Das schnelle Fussgelenk
Begonnen hat Daniela Schlatter ihre Karriere schon früh beim LAC Wohlen. «Ich machte dort fast alles, doch am besten gefiel mir der kurze Hürdenlauf und der Weitsprung Die Leistungen stimmten, es machte Spass und man attestierte mir schon früh, dass ich über ein schnelles Fussgelenk verfüge.» Was also lag näher als der Weitsprung? Die Disziplin, in der sie zuletzt so grosse Fortschritte erzielt hat. «Der Fokus im Training lag auf Schnellkraft, Schrittverlängerung und Explosivität – Trainer Adrian Gubler, der beim TV Länggasse auch die Hürdenläufer trainiert, legte Wert auf die Details und feilte mit seiner Athletin, die gleichzeitig seine Freundin ist, ebenso am technischen Ablauf des Absprungs. «Nein, es ist kein Problem, dass mein Trainer auch mein Freund ist», sagt Daniela Schlatter mit einem Lächeln. «Mich zu trainieren, ist keine leichte Aufgabe, auch weil ich in den Wettkämpfen überaus nervös bin.
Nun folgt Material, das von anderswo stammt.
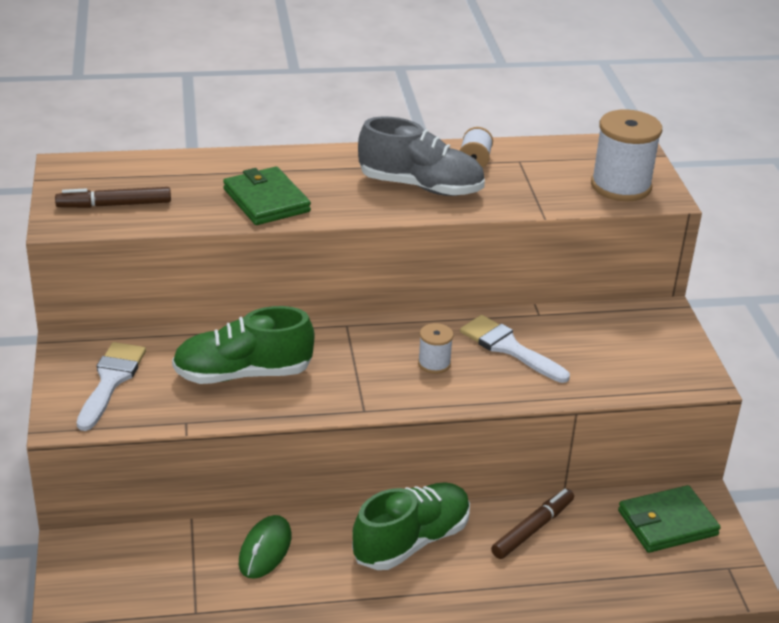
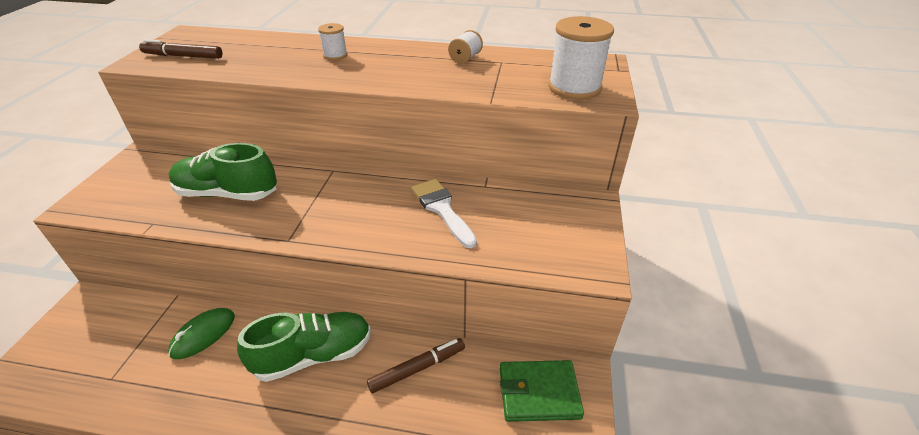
camera: 20 degrees right, 5 degrees up
white brush [77,342,146,431] -> none
green wallet [223,167,311,225] -> none
grey shoe [358,117,485,196] -> none
white spool [418,323,453,374] -> white spool moved to [318,23,348,60]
Er ist mit mir sehr geduldig, aber auch recht ‹pingelig›. Zu Beginn liefen wir oft mehrere Stunden im Wald, um die Bewegungsabläufe beim Absprung zu verbessern.» Adrian Gubler trainierte selbst unter dem TVL-Leichtathletik-Urgestein Hans Kappeler und gibt das bei ihm Erlernte jetzt erfolgreich an seine Freundin und Athletin weiter.
Unterstützung? Fehlanzeige
Von Swiss Olympic und der Sporthilfe erhielt Daniela Schlatter bisher keinerlei finanzielle Hilfe. Fährt sie zu einem Meeting wie zuletzt die Mannschafts-Europameisterschaften in Rumänien oder mit dem TVL-Nachwuchs in eine Trainingswoche nach Tenero, schmilzt die Anzahl Ferientage wie Eis an der Sonne. Trotz der fehlenden Unterstützung hat Daniela Schlatter noch lange nicht genug. Experten attestieren ihr viel Luft nach oben. Der zehn Jahre alte Schweizer Rekord von Irene Pusterla liegt bei 6,84 m, der Sprung von Meta Antenen auf 6,73 m vor exakt 50 Jahren bedeutete Silber an den Europameisterschaften in Helsinki. Von diesen Weiten ist Schlatter derzeit noch ein wenig entfernt. Sie sagt denn auch: «Es wäre nicht realistisch, jetzt den Schweizerrekord verbessern zu wollen. Ich versuche einfach, mich weiter zu steigern, denn ich habe in allen Belangen noch Verbesserungspotenzial.»